MCI announced an alliance with portal Yahoo in March for a Web-based online service. Sprint and other ISPs have deals with the Snap online service, owned by NEWS.COM publisher CNET.

Common to all the AT&T deals so far is that the telco will bundle Internet access with a cobranded start page from each portal site. In addition, the portal sites will gain a cobranded link to a number of AT&T services, including standard offerings such as long distance telephone service and new, Internet-based services such as voice-enabled chat.

Pricing for the services has not been announced, and could vary among the portals, according to AT&T.

AT&T already offers its own Internet access service under the WorldNet brand for a flat fee of $19.95 per month for up to 150 hours. Users are billed at 99 cents per hour after that.

What appears to distinguish these deals from those made between AT&T rivals MCI and Sprint and Internet content sites is that AT&T over the next few months will roll out its Internet communication services not only to subscribers of the portal packages, but also to any visitor to the portal Web sites, regardless of their Internet service provider.

The goal is to provide users with the broadest array of communications tools on the Internet, according to AT&T.

But the fact remains that the company is proposing to lure Internet users to its Excite-, Lycos-, or Infoseek-branded online service packages, while offering its Internet communications services for free on those Web sites. Though the company is keeping the financial details of the deals under wraps, the real point seems to be to gather as many users as it can, whether or not they're paying customers, in part to entice them into purchasing other AT&T offerings.

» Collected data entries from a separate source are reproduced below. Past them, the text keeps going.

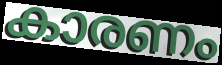
കാരണം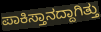
ಪಾಕಿಸ್ತಾನದ್ದಾಗಿತ್ತು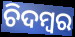
ଚିଦମ୍ବର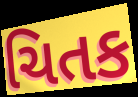
ચિતકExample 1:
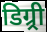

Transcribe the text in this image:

डिग्र्री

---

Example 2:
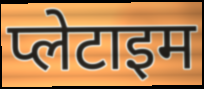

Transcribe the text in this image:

प्लेटाइम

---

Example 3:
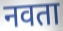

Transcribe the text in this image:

नवता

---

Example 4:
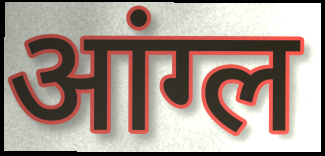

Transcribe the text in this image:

आंग्ल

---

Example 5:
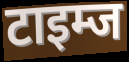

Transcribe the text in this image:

टाइम्जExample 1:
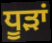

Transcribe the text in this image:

ਧੂੜਾਂ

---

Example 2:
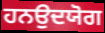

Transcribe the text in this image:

ਹਨਉਦਯੋਗ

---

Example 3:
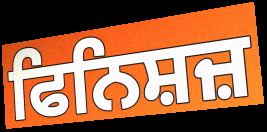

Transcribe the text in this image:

ਫਿਨਿਸ਼ਜ਼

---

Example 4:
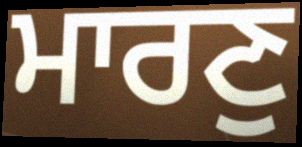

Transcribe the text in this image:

ਮਾਰਣੁ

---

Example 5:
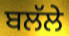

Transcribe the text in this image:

ਬਲੱਲੇ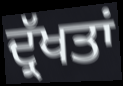
ਦ੍ਰੱਖਤਾਂ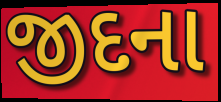
જીદનાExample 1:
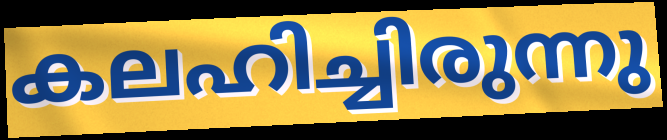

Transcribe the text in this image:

കലഹിച്ചിരുന്നു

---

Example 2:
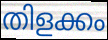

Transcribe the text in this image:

തിളക്കം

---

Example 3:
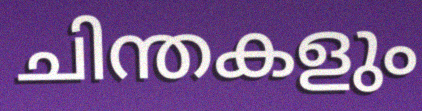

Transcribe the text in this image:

ചിന്തകളും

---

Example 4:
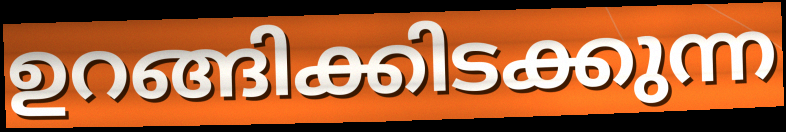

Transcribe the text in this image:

One such upcoming offering is Internet telephony, which the company announced in January. While IP telephony does not require that users be online or even have a computer, Internet users may be more likely to try it. AT&T will begin trials this quarter in three large U.S. markets for domestic long distance calls priced between 7 1/2 cents and 9 cents per minute.

Since launching its WorldNet access service early in 1996, AT&T has amassed more than 1 million members.

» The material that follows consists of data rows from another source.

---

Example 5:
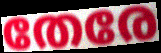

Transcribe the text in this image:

തേരേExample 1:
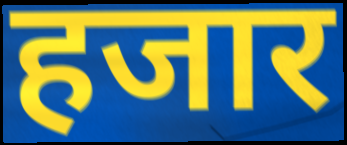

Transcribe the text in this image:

हजार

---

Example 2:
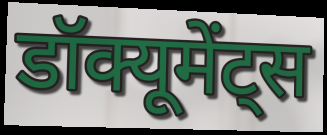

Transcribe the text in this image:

डॉक्यूमेंट्स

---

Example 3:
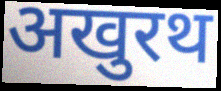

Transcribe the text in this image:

अखुरथ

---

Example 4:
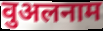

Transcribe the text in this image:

वुअलनाम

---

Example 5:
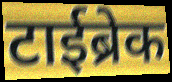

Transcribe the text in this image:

टाईब्रेक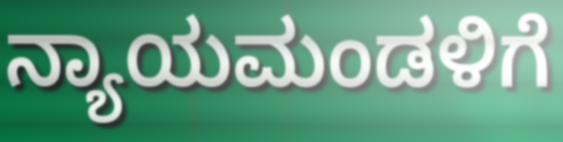
ನ್ಯಾಯಮಂಡಳಿಗೆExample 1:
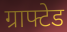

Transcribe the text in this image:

ग्राफ्टेड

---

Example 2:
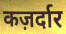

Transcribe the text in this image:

कज़र्दार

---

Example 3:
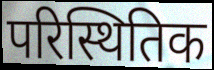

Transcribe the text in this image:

परिस्थितिक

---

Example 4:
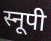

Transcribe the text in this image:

स्नूपी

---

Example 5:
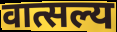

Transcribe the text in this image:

वात्सल्यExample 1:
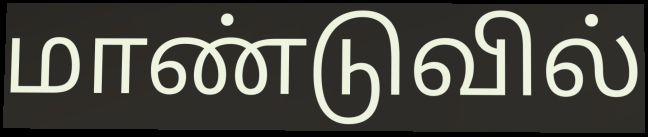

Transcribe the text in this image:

மாண்டுவில்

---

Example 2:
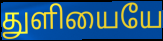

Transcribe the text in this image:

துளியையே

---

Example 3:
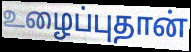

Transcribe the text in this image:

உழைப்புதான்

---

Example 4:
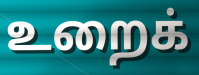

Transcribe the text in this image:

உறைக்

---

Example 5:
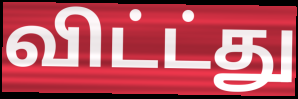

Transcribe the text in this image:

விட்ட்துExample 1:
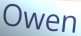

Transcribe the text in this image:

Owen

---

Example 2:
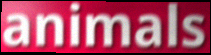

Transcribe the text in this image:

animals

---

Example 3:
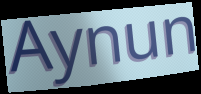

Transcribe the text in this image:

Aynun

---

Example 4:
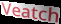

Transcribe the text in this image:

Veatch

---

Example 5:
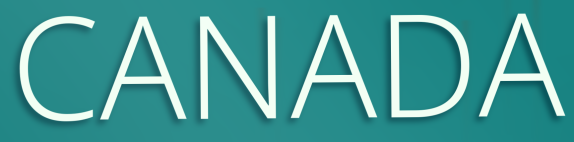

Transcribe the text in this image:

CANADA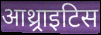
आथ्र्राइटिस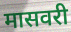
मासवरीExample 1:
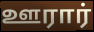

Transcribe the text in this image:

ஊரார்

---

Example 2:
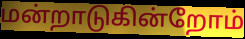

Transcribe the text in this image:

மன்றாடுகின்றோம்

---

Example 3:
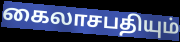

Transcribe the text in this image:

கைலாசபதியும்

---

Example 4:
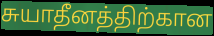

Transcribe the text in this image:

சுயாதீனத்திற்கான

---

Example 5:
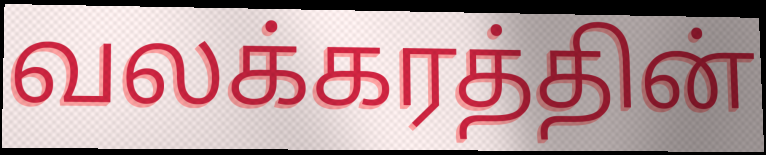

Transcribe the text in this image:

வலக்கரத்தின்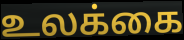
உலக்கை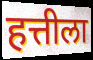
हत्तीला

But analysts have long said that AT&T was not living up to its potential in aggregating its various communications services into a bundled solution that would simplify the buying process for consumers. With the portal deals, AT&T may be moving in that direction.

"The convenience of a single bill has always been very apparent," said Krasilovsky, who noted that RCN, which recently acquired ISP Erols, is bundling cable, phone, and Internet services.